Robust Energy Management System for a Microgrid Based on a Fuzzy Prediction Interval Model

Abstract

Microgrids have emerged as an alternative to alleviate increasing energy demands. However, because microgrids are primarily based on nonconventional energy sources (NCES), there is high uncertainty involved in their operation. The aim of this paper is to formulate a robust energy management system (EMS) for a microgrid that uses model predictive control theory as the mathematical framework. The robust EMS (REMS) is formulated using a fuzzy prediction interval model as the prediction model. This model allows us to represent both nonlinear dynamic behavior and uncertainty in the available energy from NCES. In particular, the uncertainty in wind-based energy sources can be represented.

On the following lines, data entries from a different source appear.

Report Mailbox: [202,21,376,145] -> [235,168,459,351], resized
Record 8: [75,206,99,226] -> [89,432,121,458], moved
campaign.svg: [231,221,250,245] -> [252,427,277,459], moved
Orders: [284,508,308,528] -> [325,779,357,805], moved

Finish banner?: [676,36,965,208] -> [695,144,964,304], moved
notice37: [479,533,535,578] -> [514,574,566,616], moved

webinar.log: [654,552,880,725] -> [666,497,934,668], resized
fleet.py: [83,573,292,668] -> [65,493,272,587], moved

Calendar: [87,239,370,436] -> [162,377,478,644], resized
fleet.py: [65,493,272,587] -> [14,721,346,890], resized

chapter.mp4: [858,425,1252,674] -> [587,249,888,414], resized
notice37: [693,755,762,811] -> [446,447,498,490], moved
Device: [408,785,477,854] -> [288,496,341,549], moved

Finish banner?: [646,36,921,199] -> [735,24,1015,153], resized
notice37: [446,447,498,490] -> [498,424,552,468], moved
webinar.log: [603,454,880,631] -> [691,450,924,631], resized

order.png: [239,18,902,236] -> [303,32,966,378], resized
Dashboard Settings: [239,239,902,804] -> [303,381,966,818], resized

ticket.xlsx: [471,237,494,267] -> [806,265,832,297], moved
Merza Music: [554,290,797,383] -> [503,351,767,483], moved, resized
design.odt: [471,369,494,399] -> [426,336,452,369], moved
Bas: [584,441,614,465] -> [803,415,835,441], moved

In this way, upper and lower boundaries for the trajectories of the available energy are obtained. These boundaries are used to derive a robust formulation of the EMS. The microgrid installed in Huatacondo was used as a test bench. The results indicated that, in comparison with a nonrobust approach, the proposed formulation adequately integrated the uncertainty into the EMS, increasing the robustness of the microgrid by using the diesel generator as spinning reserve. However, the operating costs were also slightly increased due to the additional reserves. This achievement indicates that the proposed REMS is an appropriate alternative for improving the robustness, against the wind power variations, in the operation of microgrids.